### What to produce
Put the listing's lines into a numbered list, beginning with its first line and continuing through the line that contains "el que, aunque", with both of those lines included. Leave out any blank lines.
╭─ Information
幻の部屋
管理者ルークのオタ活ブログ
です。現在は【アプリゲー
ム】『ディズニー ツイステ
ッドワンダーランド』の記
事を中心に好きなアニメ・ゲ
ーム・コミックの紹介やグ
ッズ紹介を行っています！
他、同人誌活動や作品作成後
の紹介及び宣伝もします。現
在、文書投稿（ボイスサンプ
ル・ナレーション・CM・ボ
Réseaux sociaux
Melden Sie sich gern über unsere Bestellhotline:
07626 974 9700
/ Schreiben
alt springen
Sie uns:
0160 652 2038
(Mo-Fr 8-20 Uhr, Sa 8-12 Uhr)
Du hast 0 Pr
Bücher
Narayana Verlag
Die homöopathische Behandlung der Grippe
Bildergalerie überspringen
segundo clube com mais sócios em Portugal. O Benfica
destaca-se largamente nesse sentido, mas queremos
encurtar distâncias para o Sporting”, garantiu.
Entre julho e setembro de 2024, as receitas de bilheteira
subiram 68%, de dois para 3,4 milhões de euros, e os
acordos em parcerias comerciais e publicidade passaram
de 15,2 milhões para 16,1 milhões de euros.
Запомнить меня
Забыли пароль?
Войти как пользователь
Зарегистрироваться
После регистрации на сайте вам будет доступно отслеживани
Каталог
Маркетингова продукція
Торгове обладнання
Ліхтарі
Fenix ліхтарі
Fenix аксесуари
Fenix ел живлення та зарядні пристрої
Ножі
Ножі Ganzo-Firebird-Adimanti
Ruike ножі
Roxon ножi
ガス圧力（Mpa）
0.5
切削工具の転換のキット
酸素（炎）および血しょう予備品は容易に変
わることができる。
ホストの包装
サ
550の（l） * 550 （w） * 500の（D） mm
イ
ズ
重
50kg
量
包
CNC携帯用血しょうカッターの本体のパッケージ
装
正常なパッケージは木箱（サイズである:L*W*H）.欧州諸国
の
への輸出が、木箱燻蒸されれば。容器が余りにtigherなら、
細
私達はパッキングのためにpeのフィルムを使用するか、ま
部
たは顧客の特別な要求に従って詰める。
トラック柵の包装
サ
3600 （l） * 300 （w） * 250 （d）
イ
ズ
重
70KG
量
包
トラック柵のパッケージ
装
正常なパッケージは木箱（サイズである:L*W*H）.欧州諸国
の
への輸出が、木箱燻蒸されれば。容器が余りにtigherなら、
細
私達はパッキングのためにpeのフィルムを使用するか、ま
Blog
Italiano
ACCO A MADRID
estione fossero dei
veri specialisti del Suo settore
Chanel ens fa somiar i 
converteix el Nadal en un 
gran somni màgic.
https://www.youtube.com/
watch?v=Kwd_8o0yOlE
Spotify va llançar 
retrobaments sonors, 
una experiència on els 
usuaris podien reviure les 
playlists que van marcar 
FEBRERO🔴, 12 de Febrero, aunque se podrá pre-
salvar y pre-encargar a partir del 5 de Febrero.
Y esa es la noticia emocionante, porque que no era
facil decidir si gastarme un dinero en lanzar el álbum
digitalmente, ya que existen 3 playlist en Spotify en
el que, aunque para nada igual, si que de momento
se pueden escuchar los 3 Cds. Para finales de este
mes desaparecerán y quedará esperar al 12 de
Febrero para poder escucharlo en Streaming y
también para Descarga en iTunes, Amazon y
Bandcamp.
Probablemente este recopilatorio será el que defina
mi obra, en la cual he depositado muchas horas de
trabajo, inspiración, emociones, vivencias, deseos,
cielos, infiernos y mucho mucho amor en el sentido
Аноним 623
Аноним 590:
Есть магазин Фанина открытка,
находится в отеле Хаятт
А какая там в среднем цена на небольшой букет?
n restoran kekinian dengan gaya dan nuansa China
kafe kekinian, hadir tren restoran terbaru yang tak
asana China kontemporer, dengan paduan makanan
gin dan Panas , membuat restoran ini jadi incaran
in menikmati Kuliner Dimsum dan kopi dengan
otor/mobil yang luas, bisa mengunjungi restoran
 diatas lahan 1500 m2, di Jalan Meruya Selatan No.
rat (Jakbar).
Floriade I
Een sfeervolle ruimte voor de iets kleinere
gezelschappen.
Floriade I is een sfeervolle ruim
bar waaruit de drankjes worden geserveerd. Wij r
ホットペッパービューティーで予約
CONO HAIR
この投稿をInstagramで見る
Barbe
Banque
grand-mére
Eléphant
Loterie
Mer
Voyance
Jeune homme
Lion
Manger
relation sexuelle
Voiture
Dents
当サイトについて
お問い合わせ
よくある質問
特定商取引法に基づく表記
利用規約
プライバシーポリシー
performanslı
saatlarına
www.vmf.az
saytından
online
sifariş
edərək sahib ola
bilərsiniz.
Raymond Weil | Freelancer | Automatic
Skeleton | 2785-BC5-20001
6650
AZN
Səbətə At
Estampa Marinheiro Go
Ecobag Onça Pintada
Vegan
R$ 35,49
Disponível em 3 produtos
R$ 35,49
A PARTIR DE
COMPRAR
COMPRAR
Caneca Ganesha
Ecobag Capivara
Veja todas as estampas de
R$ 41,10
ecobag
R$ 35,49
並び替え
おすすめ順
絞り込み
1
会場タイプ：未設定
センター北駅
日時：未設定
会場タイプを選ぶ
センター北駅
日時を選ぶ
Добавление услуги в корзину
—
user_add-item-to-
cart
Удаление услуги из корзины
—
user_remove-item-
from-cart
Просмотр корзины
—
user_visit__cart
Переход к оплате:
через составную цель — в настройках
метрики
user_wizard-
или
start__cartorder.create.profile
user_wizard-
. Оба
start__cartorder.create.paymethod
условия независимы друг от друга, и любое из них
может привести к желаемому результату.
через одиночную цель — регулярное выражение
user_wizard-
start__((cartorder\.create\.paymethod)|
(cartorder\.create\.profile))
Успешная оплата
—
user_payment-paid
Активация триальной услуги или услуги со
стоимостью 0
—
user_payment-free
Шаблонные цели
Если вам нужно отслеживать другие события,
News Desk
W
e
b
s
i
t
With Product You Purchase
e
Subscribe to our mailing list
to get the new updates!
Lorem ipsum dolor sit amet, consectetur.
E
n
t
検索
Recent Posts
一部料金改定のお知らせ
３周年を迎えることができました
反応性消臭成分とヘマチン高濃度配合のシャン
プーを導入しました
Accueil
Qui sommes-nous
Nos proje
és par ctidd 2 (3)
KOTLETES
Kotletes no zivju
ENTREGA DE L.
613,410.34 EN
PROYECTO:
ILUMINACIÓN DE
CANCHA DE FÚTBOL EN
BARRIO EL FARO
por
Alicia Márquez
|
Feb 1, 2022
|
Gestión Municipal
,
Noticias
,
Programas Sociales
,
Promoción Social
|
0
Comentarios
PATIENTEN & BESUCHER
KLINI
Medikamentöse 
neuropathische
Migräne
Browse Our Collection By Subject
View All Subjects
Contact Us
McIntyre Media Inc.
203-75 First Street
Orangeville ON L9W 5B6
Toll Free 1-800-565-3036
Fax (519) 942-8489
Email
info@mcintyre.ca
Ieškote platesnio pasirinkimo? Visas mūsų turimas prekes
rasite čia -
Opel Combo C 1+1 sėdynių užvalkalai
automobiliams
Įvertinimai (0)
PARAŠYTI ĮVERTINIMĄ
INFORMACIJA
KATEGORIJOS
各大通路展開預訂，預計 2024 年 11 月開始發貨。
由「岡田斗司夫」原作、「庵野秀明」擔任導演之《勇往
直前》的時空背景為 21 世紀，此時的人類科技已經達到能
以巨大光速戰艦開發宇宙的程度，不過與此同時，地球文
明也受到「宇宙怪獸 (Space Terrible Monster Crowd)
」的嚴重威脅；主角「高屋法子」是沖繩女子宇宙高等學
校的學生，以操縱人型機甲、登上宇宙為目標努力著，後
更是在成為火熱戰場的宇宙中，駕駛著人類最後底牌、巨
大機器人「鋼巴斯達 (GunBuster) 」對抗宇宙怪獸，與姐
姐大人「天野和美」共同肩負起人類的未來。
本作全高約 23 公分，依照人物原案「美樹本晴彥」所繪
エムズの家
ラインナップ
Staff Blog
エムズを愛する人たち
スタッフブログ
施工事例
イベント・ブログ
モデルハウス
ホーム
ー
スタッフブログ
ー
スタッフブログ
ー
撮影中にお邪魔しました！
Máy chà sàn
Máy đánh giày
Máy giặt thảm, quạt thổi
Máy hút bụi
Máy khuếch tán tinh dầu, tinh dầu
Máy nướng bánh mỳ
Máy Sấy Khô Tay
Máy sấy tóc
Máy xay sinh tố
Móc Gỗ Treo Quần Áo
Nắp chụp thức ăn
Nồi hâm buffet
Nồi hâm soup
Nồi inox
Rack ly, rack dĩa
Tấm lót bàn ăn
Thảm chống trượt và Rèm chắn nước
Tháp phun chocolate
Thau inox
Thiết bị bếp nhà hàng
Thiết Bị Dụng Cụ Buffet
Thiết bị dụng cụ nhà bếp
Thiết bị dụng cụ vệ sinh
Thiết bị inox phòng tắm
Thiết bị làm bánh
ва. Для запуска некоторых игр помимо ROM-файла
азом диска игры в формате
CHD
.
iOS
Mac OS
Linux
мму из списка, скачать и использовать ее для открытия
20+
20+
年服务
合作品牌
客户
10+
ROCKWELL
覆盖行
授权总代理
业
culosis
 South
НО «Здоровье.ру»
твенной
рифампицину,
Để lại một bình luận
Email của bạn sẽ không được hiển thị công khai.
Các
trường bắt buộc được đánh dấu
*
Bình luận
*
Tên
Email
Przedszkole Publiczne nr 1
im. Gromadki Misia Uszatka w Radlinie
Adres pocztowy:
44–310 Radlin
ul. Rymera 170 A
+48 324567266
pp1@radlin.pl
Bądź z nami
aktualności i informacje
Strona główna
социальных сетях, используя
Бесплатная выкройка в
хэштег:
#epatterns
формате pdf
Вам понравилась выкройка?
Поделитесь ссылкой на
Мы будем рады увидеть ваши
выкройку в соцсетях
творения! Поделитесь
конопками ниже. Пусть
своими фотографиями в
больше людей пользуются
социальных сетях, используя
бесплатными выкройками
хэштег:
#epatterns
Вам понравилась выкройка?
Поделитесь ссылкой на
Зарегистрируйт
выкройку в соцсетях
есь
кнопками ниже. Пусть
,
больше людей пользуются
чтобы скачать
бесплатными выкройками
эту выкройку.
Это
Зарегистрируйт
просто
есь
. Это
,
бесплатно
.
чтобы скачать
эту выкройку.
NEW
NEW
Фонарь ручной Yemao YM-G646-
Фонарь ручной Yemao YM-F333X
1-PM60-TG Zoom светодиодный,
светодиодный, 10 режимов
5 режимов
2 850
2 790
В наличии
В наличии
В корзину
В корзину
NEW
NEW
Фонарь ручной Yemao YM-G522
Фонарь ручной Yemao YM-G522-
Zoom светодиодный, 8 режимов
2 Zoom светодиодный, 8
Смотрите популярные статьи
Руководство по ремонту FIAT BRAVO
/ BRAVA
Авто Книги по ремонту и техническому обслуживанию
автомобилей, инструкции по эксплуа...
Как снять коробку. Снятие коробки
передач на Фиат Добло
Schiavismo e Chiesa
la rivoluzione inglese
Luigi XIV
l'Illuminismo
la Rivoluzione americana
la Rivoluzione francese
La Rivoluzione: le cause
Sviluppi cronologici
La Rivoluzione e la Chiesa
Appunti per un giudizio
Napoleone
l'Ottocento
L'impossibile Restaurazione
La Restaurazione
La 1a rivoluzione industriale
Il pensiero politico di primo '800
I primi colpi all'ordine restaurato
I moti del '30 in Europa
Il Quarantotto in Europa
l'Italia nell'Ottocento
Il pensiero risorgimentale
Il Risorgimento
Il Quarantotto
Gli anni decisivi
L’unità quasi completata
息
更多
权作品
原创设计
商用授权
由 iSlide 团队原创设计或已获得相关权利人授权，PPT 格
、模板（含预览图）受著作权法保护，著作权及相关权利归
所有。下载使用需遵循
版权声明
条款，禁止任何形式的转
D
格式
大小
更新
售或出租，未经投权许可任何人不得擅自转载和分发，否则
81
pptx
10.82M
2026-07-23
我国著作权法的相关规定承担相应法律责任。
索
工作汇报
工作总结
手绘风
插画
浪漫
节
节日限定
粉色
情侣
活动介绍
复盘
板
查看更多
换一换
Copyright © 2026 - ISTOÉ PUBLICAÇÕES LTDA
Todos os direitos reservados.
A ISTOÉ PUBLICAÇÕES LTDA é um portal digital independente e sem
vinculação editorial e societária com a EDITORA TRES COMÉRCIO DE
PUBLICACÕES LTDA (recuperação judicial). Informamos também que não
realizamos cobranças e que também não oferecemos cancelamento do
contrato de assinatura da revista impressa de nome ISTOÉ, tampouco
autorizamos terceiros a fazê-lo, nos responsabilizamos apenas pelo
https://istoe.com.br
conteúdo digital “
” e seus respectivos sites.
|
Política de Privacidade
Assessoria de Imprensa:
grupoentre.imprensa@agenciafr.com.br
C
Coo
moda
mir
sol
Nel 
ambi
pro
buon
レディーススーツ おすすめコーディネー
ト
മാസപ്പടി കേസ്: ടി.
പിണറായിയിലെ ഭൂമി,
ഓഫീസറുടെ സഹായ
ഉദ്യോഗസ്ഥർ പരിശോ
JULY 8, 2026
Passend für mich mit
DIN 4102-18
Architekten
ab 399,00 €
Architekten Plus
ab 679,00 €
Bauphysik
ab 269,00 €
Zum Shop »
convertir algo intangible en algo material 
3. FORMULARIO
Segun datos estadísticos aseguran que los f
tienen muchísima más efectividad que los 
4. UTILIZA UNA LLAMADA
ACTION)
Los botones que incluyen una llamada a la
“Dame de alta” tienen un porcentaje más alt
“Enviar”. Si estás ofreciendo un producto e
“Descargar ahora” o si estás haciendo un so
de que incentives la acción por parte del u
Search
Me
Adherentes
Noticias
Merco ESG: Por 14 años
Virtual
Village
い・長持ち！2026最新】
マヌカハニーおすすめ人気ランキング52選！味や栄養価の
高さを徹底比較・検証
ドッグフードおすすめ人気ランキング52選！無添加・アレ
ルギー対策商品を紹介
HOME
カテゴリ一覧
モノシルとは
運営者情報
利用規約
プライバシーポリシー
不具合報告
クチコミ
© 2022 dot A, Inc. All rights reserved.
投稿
╰─
### Answer for the task
1. 幻の部屋
2. 管理者ルークのオタ活ブログ
3. です。現在は【アプリゲー
4. ム】『ディズニー ツイステ
5. ッドワンダーランド』の記
6. 事を中心に好きなアニメ・ゲ
7. ーム・コミックの紹介やグ
8. ッズ紹介を行っています！
9. 他、同人誌活動や作品作成後
10. の紹介及び宣伝もします。現
11. 在、文書投稿（ボイスサンプ
12. ル・ナレーション・CM・ボ
13. Réseaux sociaux
14. Melden Sie sich gern über unsere Bestellhotline:
15. 07626 974 9700
16. / Schreiben
17. alt springen
18. Sie uns:
19. 0160 652 2038
20. (Mo-Fr 8-20 Uhr, Sa 8-12 Uhr)
21. Du hast 0 Pr
22. Bücher
23. Narayana Verlag
24. Die homöopathische Behandlung der Grippe
25. Bildergalerie überspringen
26. segundo clube com mais sócios em Portugal. O Benfica
27. destaca-se largamente nesse sentido, mas queremos
28. encurtar distâncias para o Sporting”, garantiu.
29. Entre julho e setembro de 2024, as receitas de bilheteira
30. subiram 68%, de dois para 3,4 milhões de euros, e os
31. acordos em parcerias comerciais e publicidade passaram
32. de 15,2 milhões para 16,1 milhões de euros.
33. Запомнить меня
34. Забыли пароль?
35. Войти как пользователь
36. Зарегистрироваться
37. После регистрации на сайте вам будет доступно отслеживани
38. Каталог
39. Маркетингова продукція
40. Торгове обладнання
41. Ліхтарі
42. Fenix ліхтарі
43. Fenix аксесуари
44. Fenix ел живлення та зарядні пристрої
45. Ножі
46. Ножі Ganzo-Firebird-Adimanti
47. Ruike ножі
48. Roxon ножi
49. ガス圧力（Mpa）
50. 0.5
51. 切削工具の転換のキット
52. 酸素（炎）および血しょう予備品は容易に変
53. わることができる。
54. ホストの包装
55. サ
56. 550の（l） * 550 （w） * 500の（D） mm
57. イ
58. ズ
59. 重
60. 50kg
61. 量
62. 包
63. CNC携帯用血しょうカッターの本体のパッケージ
64. 装
65. 正常なパッケージは木箱（サイズである:L*W*H）.欧州諸国
66. の
67. への輸出が、木箱燻蒸されれば。容器が余りにtigherなら、
68. 細
69. 私達はパッキングのためにpeのフィルムを使用するか、ま
70. 部
71. たは顧客の特別な要求に従って詰める。
72. トラック柵の包装
73. サ
74. 3600 （l） * 300 （w） * 250 （d）
75. イ
76. ズ
77. 重
78. 70KG
79. 量
80. 包
81. トラック柵のパッケージ
82. 装
83. 正常なパッケージは木箱（サイズである:L*W*H）.欧州諸国
84. の
85. への輸出が、木箱燻蒸されれば。容器が余りにtigherなら、
86. 細
87. 私達はパッキングのためにpeのフィルムを使用するか、ま
88. Blog
89. Italiano
90. ACCO A MADRID
91. estione fossero dei
92. veri specialisti del Suo settore
93. Chanel ens fa somiar i 
94. converteix el Nadal en un 
95. gran somni màgic.
96. https://www.youtube.com/
97. watch?v=Kwd_8o0yOlE
98. Spotify va llançar 
99. retrobaments sonors, 
100. una experiència on els 
101. usuaris podien reviure les 
102. playlists que van marcar 
103. FEBRERO🔴, 12 de Febrero, aunque se podrá pre-
104. salvar y pre-encargar a partir del 5 de Febrero.
105. Y esa es la noticia emocionante, porque que no era
106. facil decidir si gastarme un dinero en lanzar el álbum
107. digitalmente, ya que existen 3 playlist en Spotify en
108. el que, aunque para nada igual, si que de momento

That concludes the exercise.